From the Research
Albert's stain is a differential staining technique used in microbiology to identify bacterial capsules, particularly valuable for identifying Corynebacterium diphtheriae, the causative agent of diphtheria. The technique consists of two components: crystal violet (primary stain) and safranin (counterstain). When performing Albert's stain, the bacterial smear is first treated with crystal violet, followed by Lugol's iodine as a mordant, and then counterstained with safranin. This staining method is useful for rapid presumptive identification of diphtheria bacilli, as it creates a distinctive appearance where the bacterial cell appears blue-black and the metachromatic granules (volutin or Babes-Ernst bodies) within C. diphtheriae stain dark green to black, with a light pink or red background from the safranin 1, 2, 3, 4, 5.
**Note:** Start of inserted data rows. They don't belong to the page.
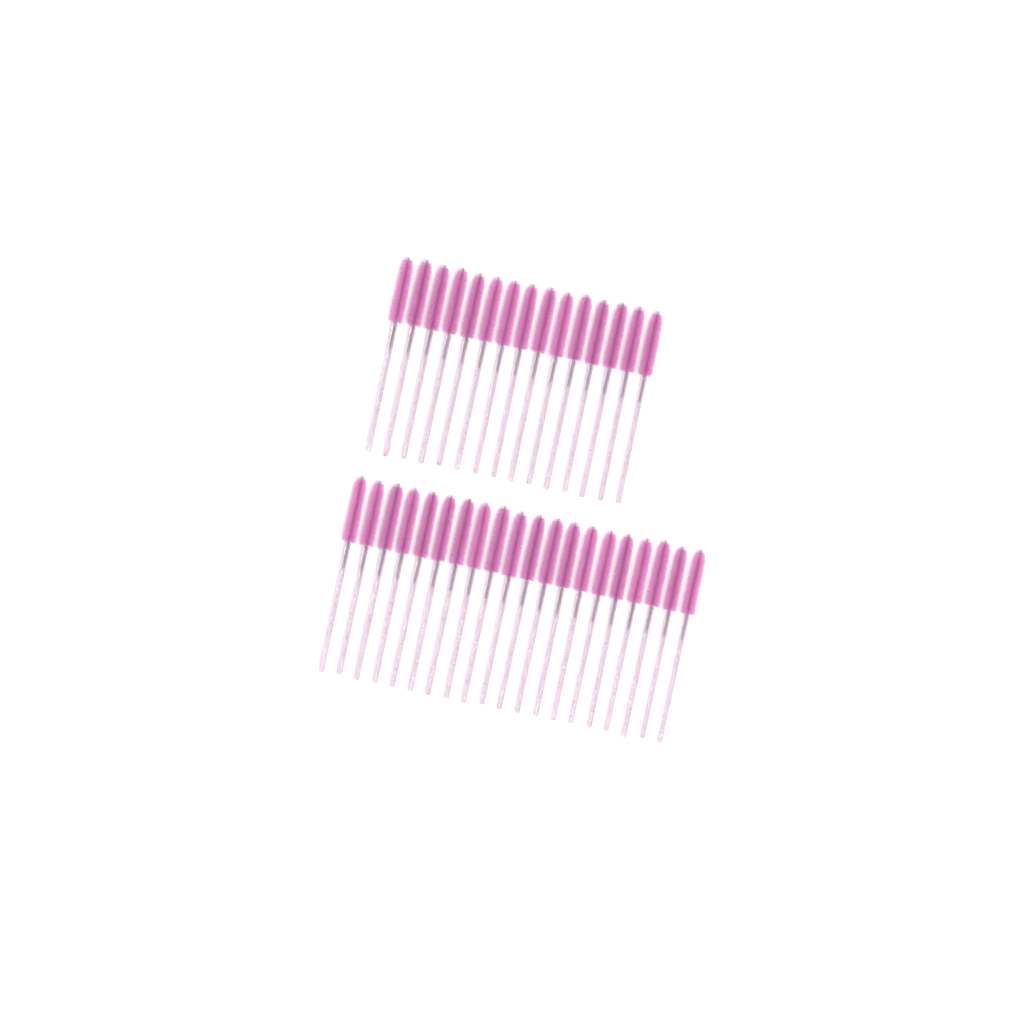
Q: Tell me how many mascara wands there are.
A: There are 35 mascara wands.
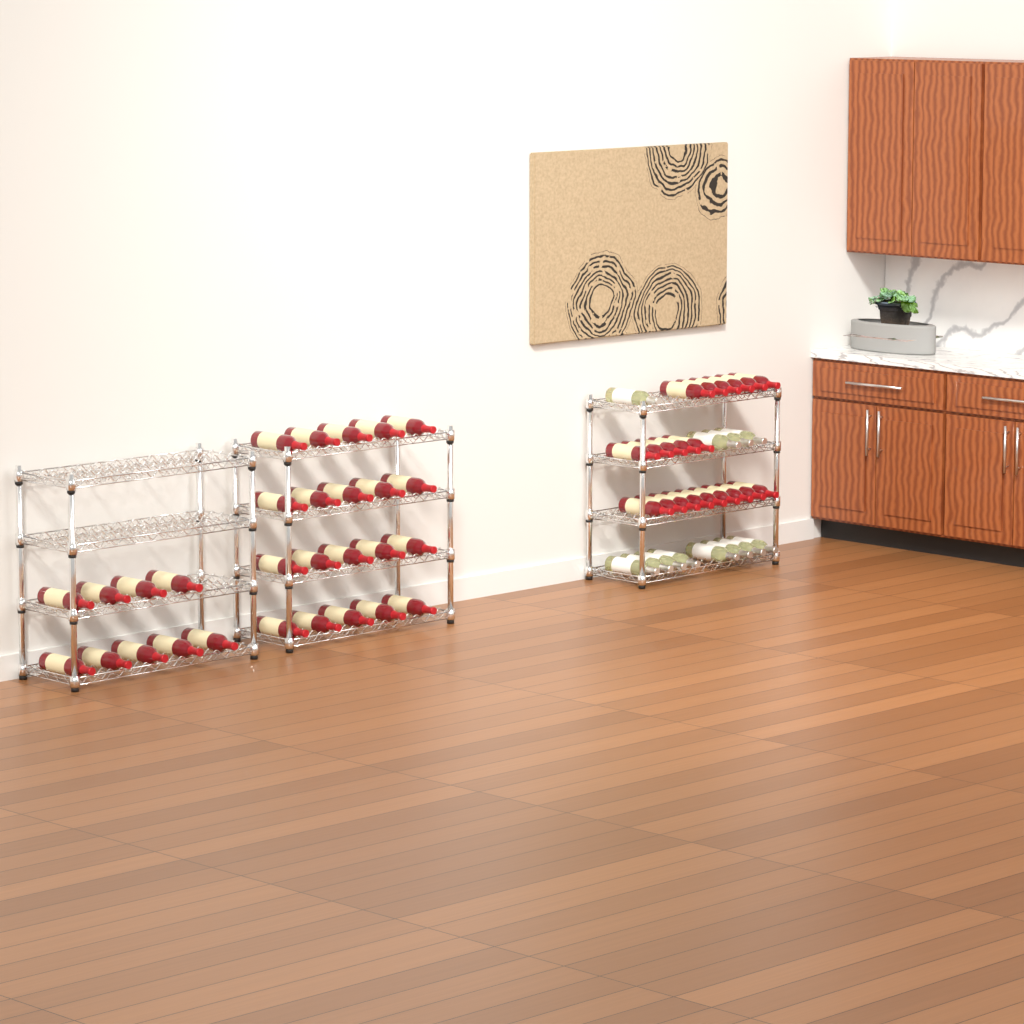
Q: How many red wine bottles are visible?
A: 49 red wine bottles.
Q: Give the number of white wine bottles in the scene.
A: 12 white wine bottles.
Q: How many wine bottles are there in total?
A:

The provided evidence does not directly describe Albert's stain, but it is known that Albert's stain works because the crystal violet binds to polyphosphates in the metachromatic granules, creating this distinctive appearance. This staining technique is relatively simple to perform and provides results within minutes, making it a useful diagnostic tool in clinical microbiology laboratories, especially in resource-limited settings where more advanced molecular techniques may not be available. Key points about Albert's stain include:
- It is used for identifying bacterial capsules
- It consists of crystal violet and safranin
- It is particularly useful for identifying C. diphtheriae
- It provides rapid results, making it useful in resource-limited settings. Given the importance of rapid diagnosis of diphtheria for effective treatment and prevention of complications, the use of Albert's stain is recommended as a valuable diagnostic tool.